Mtukufu Rais Yoweri Museveni, shikamoo Mzee! May it please the Lord to protect and preserve you! I respectfully invite you to pause for a moment and consider my response to your State of the Nation Address of June 4, in which you saw fit, somewhat hastily, I venture to suggest, to dismiss this column as a purveyor of lies. The charge is serious. The evidence, however, points in the opposite direction. Two things, for now.
One, I’m not sure if your technical team is developed to the level of cultivating a culture of carrying out post-event surveys as Standard Operating Procedure to gauge public response to such an important address. In the unlikely event they have and in fact did so, they’d perhaps have communicated that very many people found it interesting that you were able to identify only one family in my community of Bugwere, which, you said, has been transformed by your Parish Development Model, PDM. Mtukufu Rais, Uganda has 1,000,000 Bagwere. As a statistical expression, therefore, one successful family out of a million Bagwere presents a disturbing antithesis to your middle-income narrative. It certainly didn’t cover your speech in glory. It was an overt admission of PDM as a policy failure, just like all the other similarly high-sounding interventions before it -Entandiikwa, Poverty Eradication Action Plan (PEAP), National Agricultural Advisory Services (NAADS), Northern Uganda Social Action Fund (NUSAF), Prosperity for All, Operation Wealth Creation, Emyooga, etc. We see a consistent pattern: billions released, but with the only beneficiaries being officers who run those programmes.
Mtukufu Rais, the second point is that your speech, once again, repeated the claim that Uganda attained lower-middle-income status. Absolute fallacy! Your well-paid economists remind us of King Ahab of Israel, who kept 400 prophets at his palace, all bought and paid-for, whose job was to prophesy to the King what he wanted to hear. When the time came for battle, they sold him a dummy – all of them assured him that the Lord would give him victory. Only one prophet – Micaiah, an outsider – whom King Ahab disliked for speaking unpleasant truths, told King Ahab the truth: you’re a dead man if you go to battle with Syria. King Ahab, therefore, threw Micaiah in jail (sound familiar?) and went to battle. He died. As a qualified public policy analyst (omutendeke), I respectfully draw your attention to two broad approaches to middle-income considerations – quantitative and qualitative.

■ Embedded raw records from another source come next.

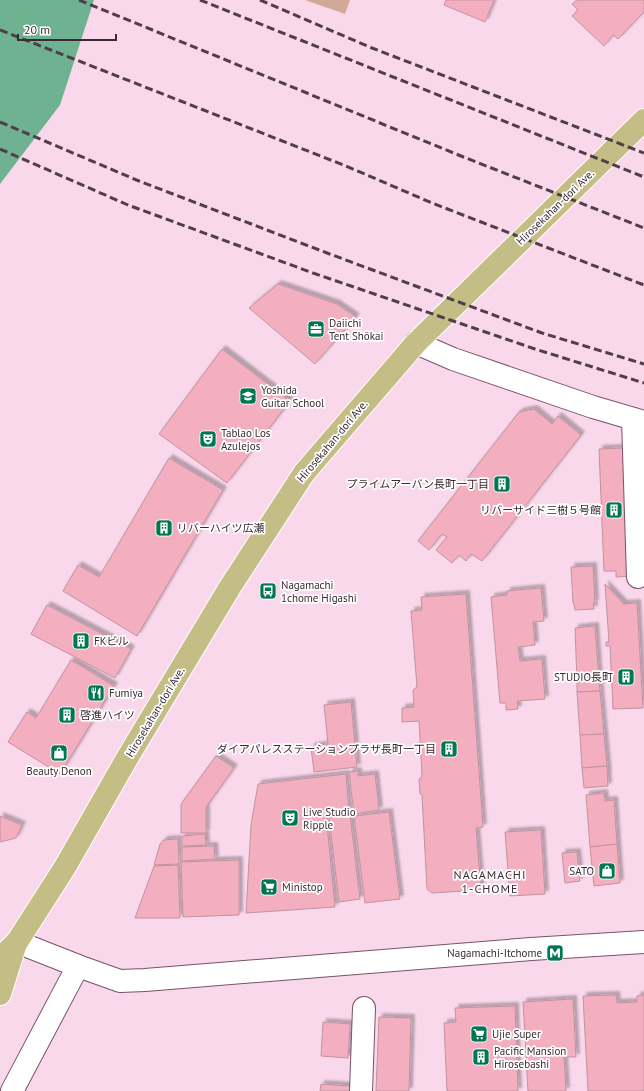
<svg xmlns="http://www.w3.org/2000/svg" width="644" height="1091" font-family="'PT Sans','Noto Sans JP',sans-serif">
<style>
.green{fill:#d0a999}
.water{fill:#6eb292}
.building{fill:#f3aebf;stroke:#c1939e;filter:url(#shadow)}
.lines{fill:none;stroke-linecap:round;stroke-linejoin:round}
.minor-casing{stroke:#775369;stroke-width:24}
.major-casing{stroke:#fff;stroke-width:24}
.minor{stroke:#fff;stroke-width:22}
.major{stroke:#c4be86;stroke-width:22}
.rail{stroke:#503e48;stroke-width:3;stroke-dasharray:8 4;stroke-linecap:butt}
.labels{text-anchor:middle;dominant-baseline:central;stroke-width:3.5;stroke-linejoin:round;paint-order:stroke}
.street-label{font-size:11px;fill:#3a2a33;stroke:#fff}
.poi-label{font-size:11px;fill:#3a2a33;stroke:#fff;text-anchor:start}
.neighbourhood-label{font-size:12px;letter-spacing:1px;fill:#3a2a33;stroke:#fff}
</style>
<defs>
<filter id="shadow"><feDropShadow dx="3.5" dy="-3.5" stdDeviation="1" flood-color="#0004"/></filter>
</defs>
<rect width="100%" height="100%" fill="#fad8eb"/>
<polygon class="green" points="305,0 350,0 345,14"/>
<polygon class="water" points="0,0 94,0 60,105 0,184"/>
<g class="building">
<polygon points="446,0 494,0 485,22 444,5"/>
<polygon points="577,0 644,0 644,12 618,39 613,35 604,46 572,16 578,10 572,4"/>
<polygon points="278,284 337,304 356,317 315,364 249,308"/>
<polygon points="222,349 290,401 227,483 159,434"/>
<polygon points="534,409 552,424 558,416 581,435 482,561 471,554 466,561 459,555 452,563 436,550 447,537 442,534 429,550 418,541 519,412"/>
<polygon points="624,448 630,576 616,577 616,571 604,571 599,449"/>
<polygon points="169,458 223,490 137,636 63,591 78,565 99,577"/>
<polygon points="593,566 595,603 593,603 594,609 575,610 574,604 573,603 571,567"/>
<polygon points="605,584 624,604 637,603 643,708 613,709 610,646 606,646 606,642 609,642"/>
<polygon points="541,588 544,621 533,622 535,645 518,647 520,661 542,659 545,699 517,701 518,709 506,710 506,703 500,703 491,597 507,595 507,591"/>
<polygon points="466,594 483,827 476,828 481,890 432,893 427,889 422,795 420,794 419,779 422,776 419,721 402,722 402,708 414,707 413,690 417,687 411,611 422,610 421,597"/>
<polygon points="47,605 131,649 115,678 31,634"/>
<polygon points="595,626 599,681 577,682 575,628"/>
<polygon points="71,660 114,686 60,774 8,742 27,712 36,718"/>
<polygon points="599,681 600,691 577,692 577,682"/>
<polygon points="600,691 604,734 580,735 577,692"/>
<polygon points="351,702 357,767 314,772 311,747 328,744 324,705"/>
<polygon points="604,734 607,766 582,768 580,735"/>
<polygon points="216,756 234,768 206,807 206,833 181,833 181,804"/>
<polygon points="607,766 608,786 584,788 582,768"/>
<polygon points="358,771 358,776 375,774 379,810 354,814 349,772"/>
<polygon points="346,774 349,812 326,814 335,907 246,913 251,825 258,784"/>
<polygon points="604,793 605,801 614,800 617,844 590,847 586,795"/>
<polygon points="389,812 400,899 365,903 354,816"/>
<polygon points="350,815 360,899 339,902 329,817"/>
<polygon points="0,816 22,825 16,838 0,842"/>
<polygon points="541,830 545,894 510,896 505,832"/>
<polygon points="205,834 206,845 182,846 182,836"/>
<polygon points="178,839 179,864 154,865 160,844 164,840"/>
<polygon points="617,844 620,883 594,886 590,847"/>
<polygon points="214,846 215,859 182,861 182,847"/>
<polygon points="577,852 580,881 565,883 562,853"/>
<polygon points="239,860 239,915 183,917 181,862"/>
<polygon points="178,865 180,918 135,918 154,866"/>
<polygon points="616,995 617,1003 637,1002 637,996 644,995 644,1091 588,1091 583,996"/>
<polygon points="573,999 576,1057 564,1057 566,1091 528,1091 523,1002"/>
<polygon points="515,1006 518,1091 447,1091 444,1023 456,1022 455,1008"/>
<polygon points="379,1017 411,1018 409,1091 376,1091"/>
<polygon points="323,1022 350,1024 348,1058 321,1056"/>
<polygon points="321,1084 350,1086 350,1091 320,1091"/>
</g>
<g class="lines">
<g class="minor-casing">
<g id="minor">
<polyline points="416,343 453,359 593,407 644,422"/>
<polyline points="633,419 638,577"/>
<polyline points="17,942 78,966 120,981 145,980 531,949 644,942"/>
<polyline points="12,1091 78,966"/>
<polyline points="361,1091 364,1008"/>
</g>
</g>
<g class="major-casing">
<g id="major">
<polyline points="0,958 17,942 65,867 126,760 230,587 304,473 416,343 644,120"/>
<polyline points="0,994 16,943"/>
</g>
</g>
<use href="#minor" class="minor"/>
<use href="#major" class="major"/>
<g class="rail">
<polyline points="79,0 461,156 644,228"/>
<polyline points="200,0 644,177"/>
<polyline points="260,0 372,48 644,153"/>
<polyline points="0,30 346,166 432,203 644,285"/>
<polyline points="0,122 139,181 327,253 542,333 644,364"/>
<polyline points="0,149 128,205 313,273 535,349 644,383"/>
</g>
</g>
<defs>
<g id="office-square" transform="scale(0.9)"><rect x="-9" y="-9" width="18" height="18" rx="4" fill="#017652" stroke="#fff"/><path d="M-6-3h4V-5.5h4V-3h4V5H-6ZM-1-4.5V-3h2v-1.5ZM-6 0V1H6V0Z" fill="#fff"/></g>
<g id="school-square" transform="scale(0.9)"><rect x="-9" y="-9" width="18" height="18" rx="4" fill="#017652" stroke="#fff"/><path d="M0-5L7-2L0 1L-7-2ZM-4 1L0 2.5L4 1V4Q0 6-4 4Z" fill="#fff"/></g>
<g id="theatre-square" transform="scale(0.9)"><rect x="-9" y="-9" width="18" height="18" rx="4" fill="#017652" stroke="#fff"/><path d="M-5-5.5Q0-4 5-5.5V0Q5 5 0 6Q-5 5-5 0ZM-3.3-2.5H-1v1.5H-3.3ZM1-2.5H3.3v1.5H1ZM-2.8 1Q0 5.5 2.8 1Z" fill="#fff"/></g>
<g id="building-square" transform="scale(0.9)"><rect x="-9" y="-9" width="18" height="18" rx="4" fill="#017652" stroke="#fff"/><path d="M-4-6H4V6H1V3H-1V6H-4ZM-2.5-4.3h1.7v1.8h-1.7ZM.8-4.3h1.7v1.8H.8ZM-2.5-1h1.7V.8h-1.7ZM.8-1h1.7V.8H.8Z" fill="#fff"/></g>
<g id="bus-square" transform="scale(0.9)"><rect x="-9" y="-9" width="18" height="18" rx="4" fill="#017652" stroke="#fff"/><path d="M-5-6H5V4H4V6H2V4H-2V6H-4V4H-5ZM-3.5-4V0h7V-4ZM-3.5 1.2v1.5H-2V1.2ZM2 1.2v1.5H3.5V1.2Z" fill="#fff"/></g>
<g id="restaurant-square" transform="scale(0.9)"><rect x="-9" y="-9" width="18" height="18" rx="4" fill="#017652" stroke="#fff"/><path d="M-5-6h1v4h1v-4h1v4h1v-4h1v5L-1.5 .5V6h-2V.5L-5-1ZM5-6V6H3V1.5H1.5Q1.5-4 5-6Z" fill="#fff"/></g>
<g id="shop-square" transform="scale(0.9)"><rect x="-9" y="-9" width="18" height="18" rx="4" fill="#017652" stroke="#fff"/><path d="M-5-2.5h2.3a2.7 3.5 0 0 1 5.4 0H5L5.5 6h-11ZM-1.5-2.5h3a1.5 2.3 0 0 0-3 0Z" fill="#fff"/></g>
<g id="supermarket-square" transform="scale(0.9)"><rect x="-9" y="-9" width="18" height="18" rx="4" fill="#017652" stroke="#fff"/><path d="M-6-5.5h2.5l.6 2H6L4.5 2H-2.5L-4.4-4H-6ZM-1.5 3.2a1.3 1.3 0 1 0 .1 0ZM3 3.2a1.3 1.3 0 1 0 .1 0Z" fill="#fff"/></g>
<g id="metro-square" transform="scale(0.9)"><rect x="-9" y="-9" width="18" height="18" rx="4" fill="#017652" stroke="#fff"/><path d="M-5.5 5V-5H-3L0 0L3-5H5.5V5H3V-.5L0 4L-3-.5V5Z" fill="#fff"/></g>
</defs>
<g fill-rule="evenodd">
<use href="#office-square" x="316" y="329"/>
<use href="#school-square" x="248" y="396"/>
<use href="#theatre-square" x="208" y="439"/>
<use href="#building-square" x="502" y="484"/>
<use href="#building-square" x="614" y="510"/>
<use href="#building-square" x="164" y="528"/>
<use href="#bus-square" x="268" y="591"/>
<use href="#building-square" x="81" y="641"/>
<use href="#building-square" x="626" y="677"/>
<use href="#restaurant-square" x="96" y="693"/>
<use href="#building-square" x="67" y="715"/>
<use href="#building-square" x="449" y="749"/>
<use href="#shop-square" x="59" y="753"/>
<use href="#theatre-square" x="290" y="818"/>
<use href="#shop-square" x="607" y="871"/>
<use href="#supermarket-square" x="269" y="887"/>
<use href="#metro-square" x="555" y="953"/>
<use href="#supermarket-square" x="479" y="1034"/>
<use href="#building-square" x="481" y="1057"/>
</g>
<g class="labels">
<g class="street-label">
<text transform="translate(555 207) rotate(-44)">Hirosekahan-dori Ave.</text>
<text transform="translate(332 441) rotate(-50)">Hirosekahan-dori Ave.</text>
<text transform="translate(155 712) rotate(-59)">Hirosekahan-dori Ave.</text>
</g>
<g class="poi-label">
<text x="329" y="323">Daiichi<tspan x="329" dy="13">Tent Shōkai</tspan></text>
<text x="261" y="390">Yoshida<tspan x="261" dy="13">Guitar School</tspan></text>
<text x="221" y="433">Tablao Los<tspan x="221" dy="13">Azulejos</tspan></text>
<text x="489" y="484" text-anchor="end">プライムアーバン長町一丁目</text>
<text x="601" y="510" text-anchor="end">リバーサイド三樹５号館</text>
<text x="177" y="528">リバーハイツ広瀬</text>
<text x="281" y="585">Nagamachi<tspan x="281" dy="13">1chome Higashi</tspan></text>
<text x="94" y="641">FKビル</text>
<text x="613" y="677" text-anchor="end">STUDIO長町</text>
<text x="109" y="693">Fumiya</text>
<text x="80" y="715">啓進ハイツ</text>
<text x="436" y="749" text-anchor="end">ダイアパレスステーションプラザ長町一丁目</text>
<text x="59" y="771" text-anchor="middle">Beauty Denon</text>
<text x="303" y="812">Live Studio<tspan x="303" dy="13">Ripple</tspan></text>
<text x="594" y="871" text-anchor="end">SATO</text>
<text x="282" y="887">Ministop</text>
<text x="542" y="953" text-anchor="end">Nagamachi-Itchome</text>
<text x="492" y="1034">Ujie Super</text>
<text x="494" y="1051">Pacific Mansion<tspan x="494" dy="13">Hirosebashi</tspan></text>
</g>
<g class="neighbourhood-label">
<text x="490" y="874">NAGAMACHI<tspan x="490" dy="14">1-CHOME</tspan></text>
</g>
</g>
<path d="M18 34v6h98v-6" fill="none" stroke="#3a2a33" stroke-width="2"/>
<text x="24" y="34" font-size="12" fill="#3a2a33" stroke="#ffffff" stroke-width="3" paint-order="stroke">20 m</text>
</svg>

The first approach, which clearly is what you are using, is the ‘Statistical middle-income status’ – a country reaches a certain Gross National Income (GNI) per capita threshold set by institutions such as the World Bank. How do we get that? Simple example: 10 people are in a village. Nine earn $1 a day, but one earns $1,000 d a day. The GNI per capita is total income divided by population. That means that even though 90 percent of the people earn only $1 per day, the GNI is $100.90. Officially, the village is rich! Now, that is excellent for propaganda purposes, but, as you can see, it’s an insult and injustice to the vast majority who are struggling to survive. This is what, in public policy analysis, we call ‘the tyranny of averages’.
Mtukufu Rais, the more enlightened and elevated approach is qualitative and is, in essence, ‘Sociological middle-income status’ – the emergence of a broad, stable middle class with disposable income, property ownership, educational attainment, and economic security.
Can most Ugandans afford decent housing, access decent healthcare, save monies aside, educate their children with ease, and retire with dignity? No! Most people live hand-to-mouth. Can’t pay rent, find transport to work, or even put food on the table. Mtukufu Rais, even the few with jobs fear retiring because they wouldn’t survive. In fact, at least 3000 Karimojong practically starved to death under our noses in 2022 – as you stood at the podium in Kampala proclaiming ‘middle-income’ status. A nation does not prove its middle-income status by a presidential address in the comfort of a conference hall, surrounded by rich politicians. It proves it by producing millions of citizens who live middle-class lives. Mtukufu Rais, would you feel able to repeat that ‘middle-income’ speech in Karamoja, where my umbilical cord is buried? Mungu azidi kukusitiri, Mtukufu Rais!